A veces pienso en lo que dijo Zapata, que la tierra es de quien la trabaja. Pero hoy, cuando veo esas tierras trabajadas por máquinas de empresas que ni siquiera son mexicanas, cuando veo a los pocos jóvenes que quedan mirando hacia el norte con la maleta hecha, me pregunto: ¿de quién es realmente la tierra ahora? ¿Y qué nos quedará cuando los últimos como mi abuelo se hayan ido para siempre? No escribo esto por nostalgia. Escribo por rabia, por miedo, por esa sensación de que estamos perdiendo algo mucho más valioso que unos cuantos cultivos. Estamos perdiendo nuestra memoria, nuestra identidad, nuestro derecho a decidir qué comemos y cómo lo cultivamos. El otro día, en un supermercado de la ciudad, vi unas mazorcas empacadas al vacío, con etiquetas en inglés. Y pensé: pronto, muy pronto, esa será la única forma en que los niños de México conocerán el maíz.

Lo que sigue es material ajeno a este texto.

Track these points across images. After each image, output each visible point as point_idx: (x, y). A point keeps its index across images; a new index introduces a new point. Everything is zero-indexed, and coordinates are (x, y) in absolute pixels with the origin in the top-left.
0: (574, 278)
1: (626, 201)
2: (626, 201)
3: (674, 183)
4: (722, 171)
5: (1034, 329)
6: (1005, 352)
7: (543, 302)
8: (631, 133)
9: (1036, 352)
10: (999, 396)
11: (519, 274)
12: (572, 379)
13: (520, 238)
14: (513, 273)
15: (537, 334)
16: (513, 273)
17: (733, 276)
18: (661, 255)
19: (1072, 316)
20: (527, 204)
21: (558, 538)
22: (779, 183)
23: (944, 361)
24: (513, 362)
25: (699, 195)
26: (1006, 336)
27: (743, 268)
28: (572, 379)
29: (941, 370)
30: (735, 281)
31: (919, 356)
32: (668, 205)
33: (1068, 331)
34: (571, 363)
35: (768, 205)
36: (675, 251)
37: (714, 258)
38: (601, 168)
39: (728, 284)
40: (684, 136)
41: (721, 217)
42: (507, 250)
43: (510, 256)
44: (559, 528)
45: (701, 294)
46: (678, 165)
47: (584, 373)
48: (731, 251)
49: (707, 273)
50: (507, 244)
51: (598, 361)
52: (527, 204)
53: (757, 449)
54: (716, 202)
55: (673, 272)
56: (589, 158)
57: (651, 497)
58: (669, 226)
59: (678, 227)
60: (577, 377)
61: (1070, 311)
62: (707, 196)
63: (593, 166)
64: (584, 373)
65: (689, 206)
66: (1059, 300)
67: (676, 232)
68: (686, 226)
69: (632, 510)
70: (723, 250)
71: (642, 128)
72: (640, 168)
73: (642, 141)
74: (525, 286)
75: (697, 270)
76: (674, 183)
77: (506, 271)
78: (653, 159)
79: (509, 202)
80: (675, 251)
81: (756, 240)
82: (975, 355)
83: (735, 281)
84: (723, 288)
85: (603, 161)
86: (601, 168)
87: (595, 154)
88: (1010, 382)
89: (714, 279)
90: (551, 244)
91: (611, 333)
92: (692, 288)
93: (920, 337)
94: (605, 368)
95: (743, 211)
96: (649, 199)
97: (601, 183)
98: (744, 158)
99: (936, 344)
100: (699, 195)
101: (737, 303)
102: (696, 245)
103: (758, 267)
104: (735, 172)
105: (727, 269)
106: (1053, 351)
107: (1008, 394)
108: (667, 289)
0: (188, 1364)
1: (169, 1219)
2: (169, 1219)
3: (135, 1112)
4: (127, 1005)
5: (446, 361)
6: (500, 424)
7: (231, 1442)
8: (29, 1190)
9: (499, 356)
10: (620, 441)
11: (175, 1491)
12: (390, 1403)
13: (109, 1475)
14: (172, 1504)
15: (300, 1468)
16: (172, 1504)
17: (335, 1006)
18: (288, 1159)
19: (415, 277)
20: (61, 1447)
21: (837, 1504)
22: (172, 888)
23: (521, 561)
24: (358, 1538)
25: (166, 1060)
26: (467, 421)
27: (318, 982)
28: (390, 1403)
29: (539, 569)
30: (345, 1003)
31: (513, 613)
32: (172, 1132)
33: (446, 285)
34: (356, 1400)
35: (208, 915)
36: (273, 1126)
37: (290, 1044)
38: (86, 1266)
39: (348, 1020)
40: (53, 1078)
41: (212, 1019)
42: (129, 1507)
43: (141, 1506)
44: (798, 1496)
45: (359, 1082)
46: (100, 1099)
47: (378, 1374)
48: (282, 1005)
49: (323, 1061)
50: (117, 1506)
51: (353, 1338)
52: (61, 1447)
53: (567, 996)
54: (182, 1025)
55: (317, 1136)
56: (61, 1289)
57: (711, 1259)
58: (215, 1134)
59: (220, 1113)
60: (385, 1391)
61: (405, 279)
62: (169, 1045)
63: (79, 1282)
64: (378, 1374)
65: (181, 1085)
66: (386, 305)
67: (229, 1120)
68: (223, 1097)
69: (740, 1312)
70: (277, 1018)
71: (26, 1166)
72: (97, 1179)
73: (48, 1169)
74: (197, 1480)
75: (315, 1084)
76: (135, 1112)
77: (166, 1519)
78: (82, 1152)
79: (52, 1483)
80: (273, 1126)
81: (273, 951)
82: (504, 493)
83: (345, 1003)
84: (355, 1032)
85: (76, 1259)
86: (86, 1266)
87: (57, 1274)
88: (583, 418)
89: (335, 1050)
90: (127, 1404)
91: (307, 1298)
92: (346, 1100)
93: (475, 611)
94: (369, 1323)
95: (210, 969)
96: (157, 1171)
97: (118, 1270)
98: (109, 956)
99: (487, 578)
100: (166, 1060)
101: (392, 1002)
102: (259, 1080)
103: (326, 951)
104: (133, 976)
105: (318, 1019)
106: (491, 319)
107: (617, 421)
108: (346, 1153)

Mi abuelo me dijo que me dedicara a otra cosa. Pero yo le pregunto: ¿qué cosa más importante hay que alimentar a un país? ¿Qué oficio más noble que este que nos sostuvo por siglos? El campo no necesita lástima, necesita justicia. Necesita que los jóvenes puedan mirar hacia atrás sin vergüenza y hacia adelante sin miedo. Necesitamos dejar de tratar a quienes nos alimentan como si fueran los últimos de la fila.
La tierra está ahí, esperando. Pero el tiempo se acaba.
El maíz de nuestros bisnietos aún puede crecer en estas tierras, pero solo si hoy sembramos las semillas del cambio. No es tarde, pero el reloj no se detiene. La tierra nos llama - ¿responderemos?